--- Data listing ---

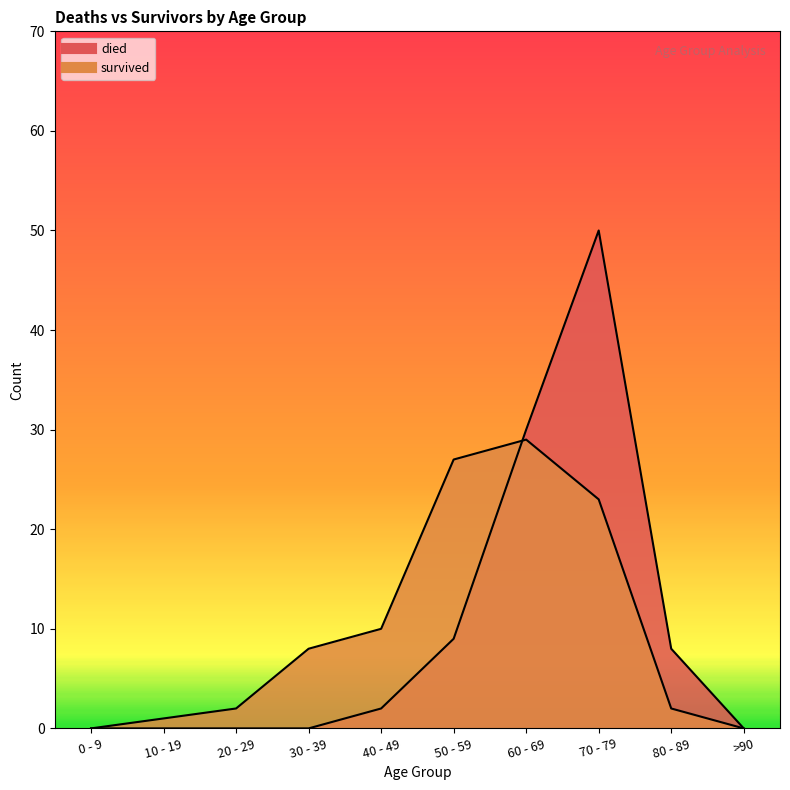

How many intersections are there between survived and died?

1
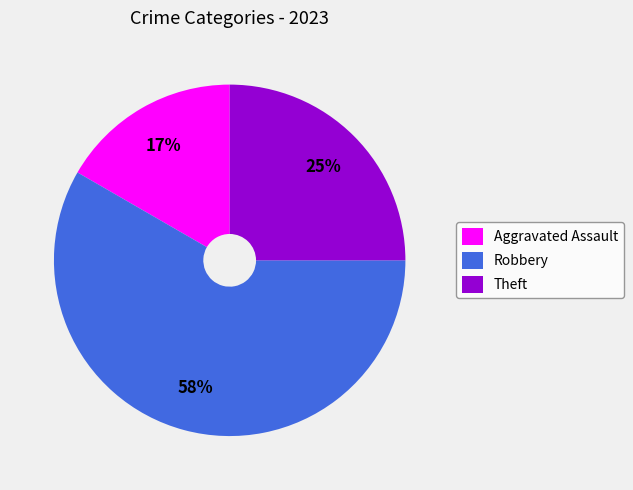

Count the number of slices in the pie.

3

---
--- Data listing ---

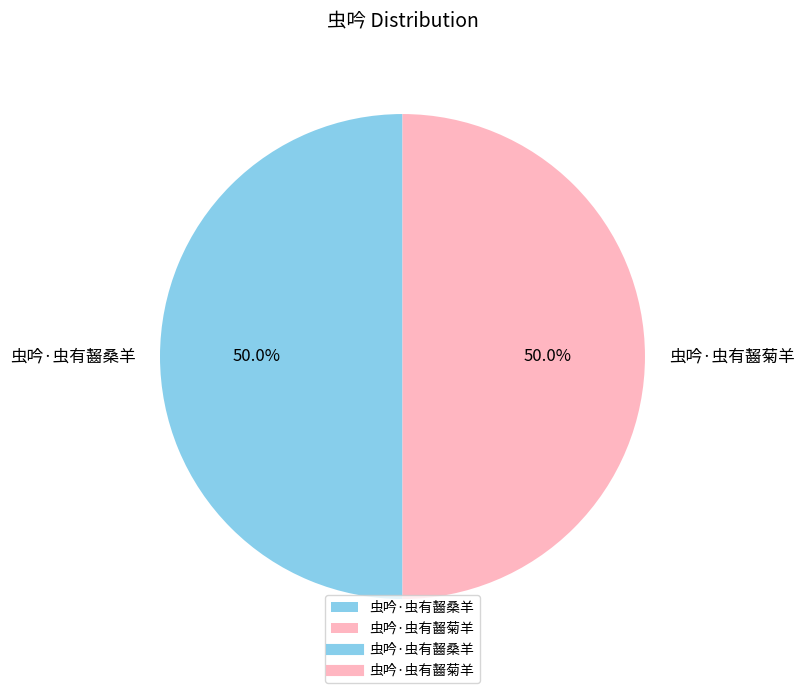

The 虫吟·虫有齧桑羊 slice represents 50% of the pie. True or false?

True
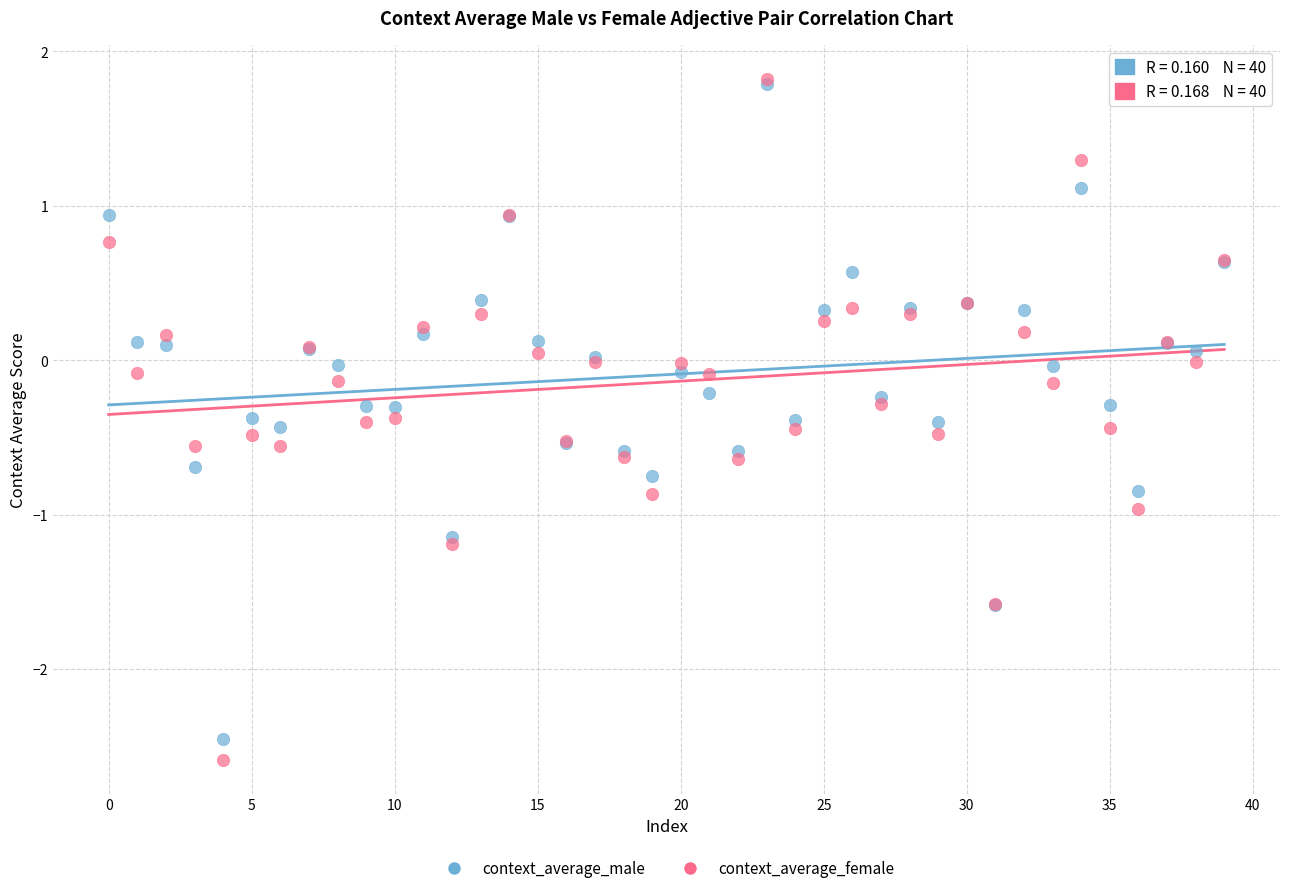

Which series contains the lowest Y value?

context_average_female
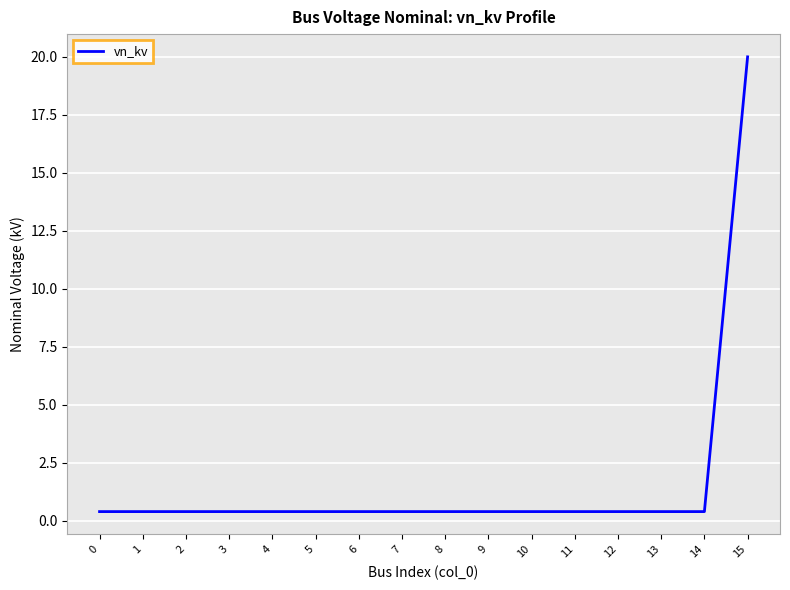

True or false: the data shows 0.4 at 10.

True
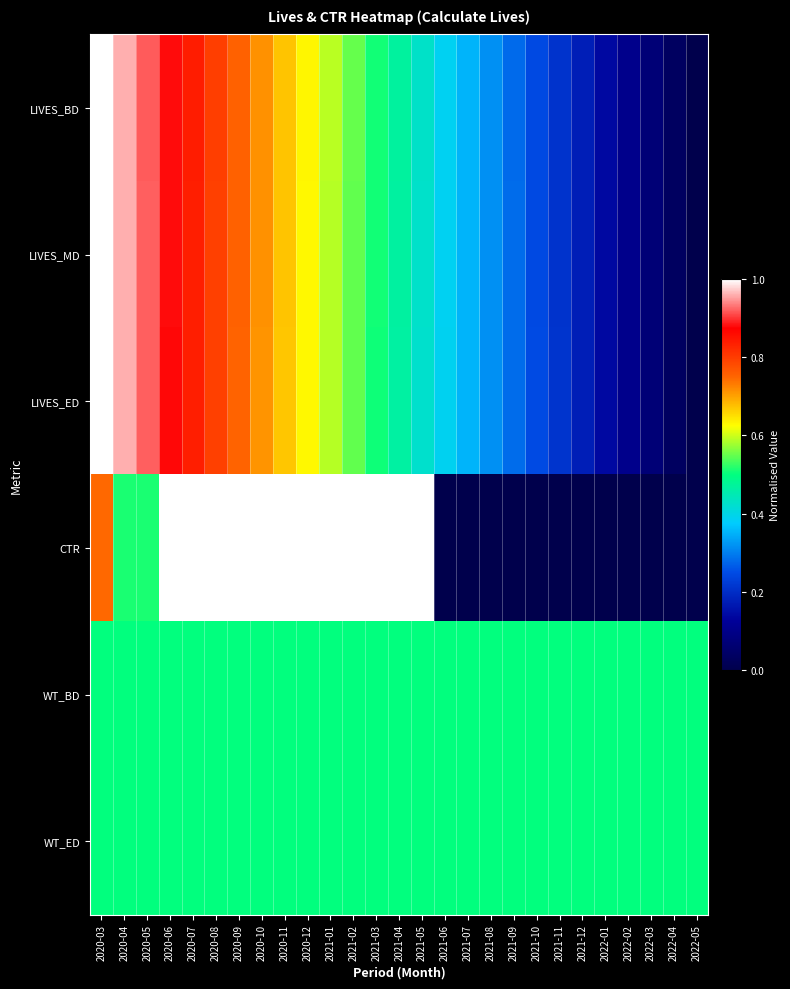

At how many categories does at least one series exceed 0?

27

---

Turn everything from the line with "How many intersections" down to the line with "Count the number of slices in the pie.", both included, into a JSON list of strings, one string per line. Skip blank lines and leave out the pictures.

» **Completed exercise**
[
  "How many intersections are there between survived and died?",
  "1",
  "Count the number of slices in the pie."
]